Bernhard Rinner und Eva Maria Lipp (ÖVP) im Ausblick auf die kommenden Landtagswahlen.
In der ersten Augusthälfte würden die Bezirkskandidaten der ÖVP für die kommende Landtagswahl nominiert und die endgültigen Listen erstellt, erklärte VP-Landesgeschäftsführer Bernhard Rinner bei einem Besuch in Leoben. Eva Maria Lipp, Vizebürgermeisterin von Leoben, habe gute Chancen auf eine gute Reihung. "Es ist davon auszugehen, dass ich nominiert werde. Und ich würde auch gerne im Landtag arbeiten, das ist klar", bekannte Lipp. Man könne den Entscheidungen der entsprechenden Parteigremien zwar nicht vorgreifen, aber auch Rinner meinte, dass Lipp nach gutem Wahlergebnis im Bezirk Leoben an dementsprechender Stelle auf der Liste für die Landtagswahlen gereiht werde. Der Bezirksparteitag Leoben, bei dem erste Weichen gestellt werden, geht am 6. August über die Bühne.
Zu der angespannten Situation in der Gemeinde Mautern meint Lipp: "Andreas Kühberger hat als junger Bürgermeister alle Hände voll zu tun, die Gräben zu schließen." Mit Hilfe des Landes Steiermark werde das aber sicher gelingen. Es gelte, die dramatische Finanzsituation nach der Schieflage des Elfenberges nicht nur zu bilanzieren: "Die entscheidende Frage ist, wer trägt dafür die Verantwortung. Und auch, wie man nun gescheit helfen kann", erklärte Bernhard Rinner. Er baue sehr auf Bürgermeister Kühberge", so der ÖVP-Landesgeschäftsführer.
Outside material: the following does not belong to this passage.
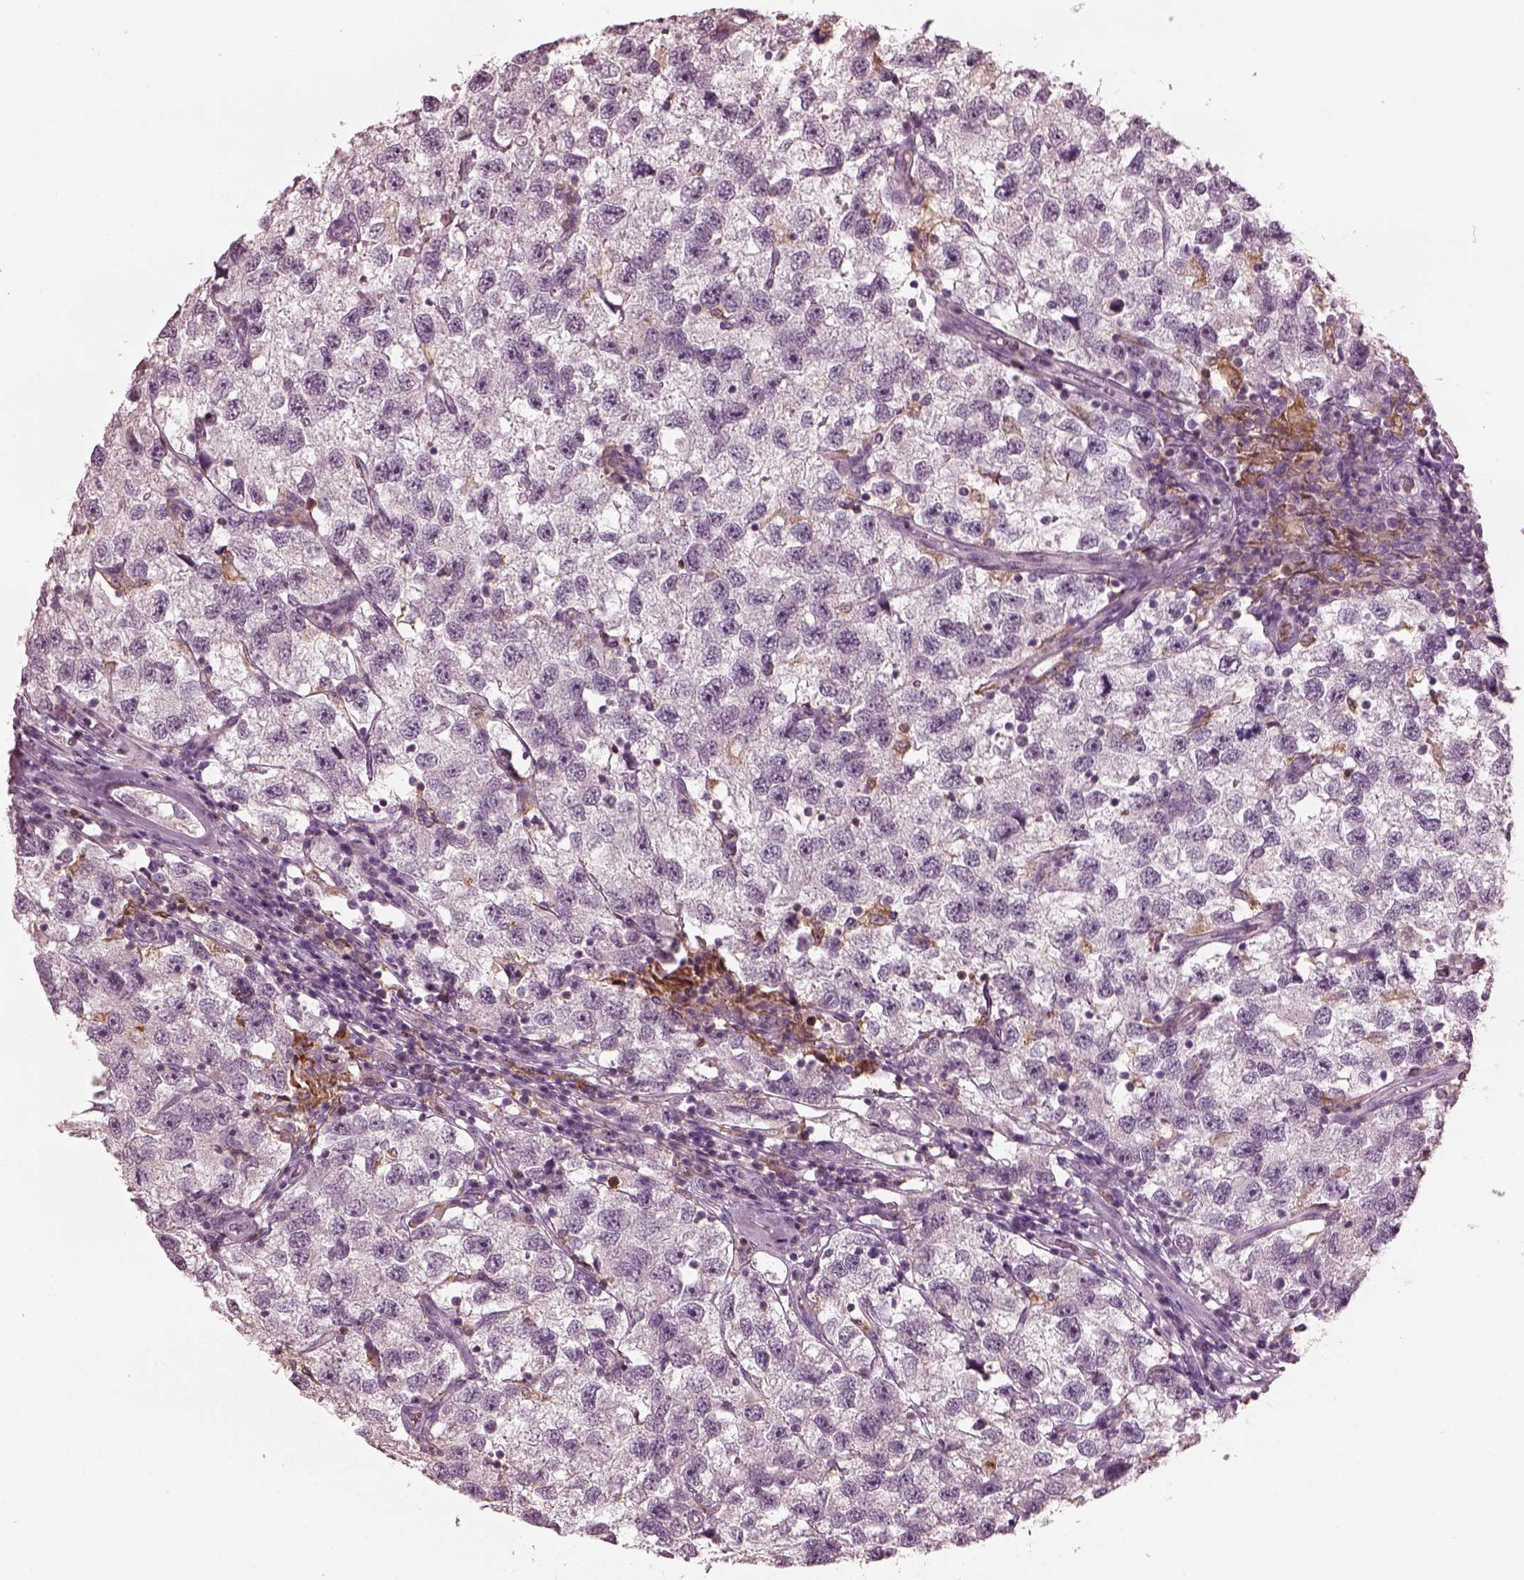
{"staining": {"intensity": "negative", "quantity": "none", "location": "none"}, "tissue": "testis cancer", "cell_type": "Tumor cells", "image_type": "cancer", "snomed": [{"axis": "morphology", "description": "Seminoma, NOS"}, {"axis": "topography", "description": "Testis"}], "caption": "Image shows no significant protein staining in tumor cells of seminoma (testis). (DAB IHC visualized using brightfield microscopy, high magnification).", "gene": "PSTPIP2", "patient": {"sex": "male", "age": 26}}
Der Elfenberg sei ein wichtiges Projekt, das Strahlkraft für die gesamte Region habe, ergänzte Lipp.
Arbeit und Sicherheit seien zwei der VP-Kernthemen in der Landtagswahl: "Auch im Bezirk Leoben gibt es viel zu tun. In der jüngsten Zeit hat es in der Stadt und im Bezirk Leoben viele Einbrüche gegeben", führt Lipp ins Treffen.